#### REQUIRED ACTION
Write out exactly the line containing "جديدة من الشرق" along with each line that follows it in the records below, and no others.

========

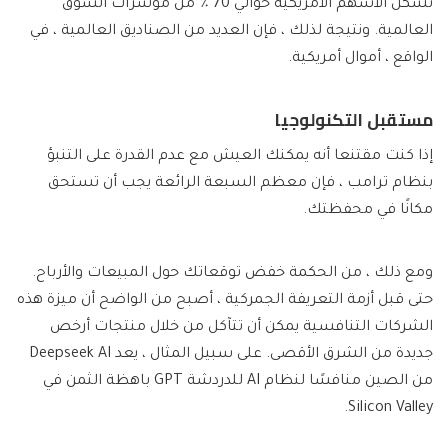
تشكل الأسهم الأمريكية حوالي 70 ٪ من مؤشرات السوق
العالمية. ونتيجة لذلك ، فإن العديد من الصناديق العالمية ، في
الواقع ، أموال أمريكية.
مستقبل التكنولوجيا
إذا كنت مقتنعا أنه يمكنك العيش مع عدم القدرة على التنبؤ
بنظام ترامب ، فإن معظم السبعة الرائعة يجب أن تستحق
مكانًا في محفظتك.
ومع ذلك ، من الحكمة خفض توقعاتك حول المبيعات والأرباح.
حتى قبل أزمة التعريفة الجمركية ، أصبح من الواضح أن ميزة هذه
الشركات التنافسية يمكن أن تتآكل من خلال منتجات أرخص
جديدة من الشرق الأقصى. على سبيل المثال ، يعد Deepseek AI
من الصين منافسًا لنظام AI للدردشة GPT باهظة الثمن في
Silicon Valley.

========

#### FINAL ANSWER
جديدة من الشرق الأقصى. على سبيل المثال ، يعد Deepseek AI
من الصين منافسًا لنظام AI للدردشة GPT باهظة الثمن في
Silicon Valley.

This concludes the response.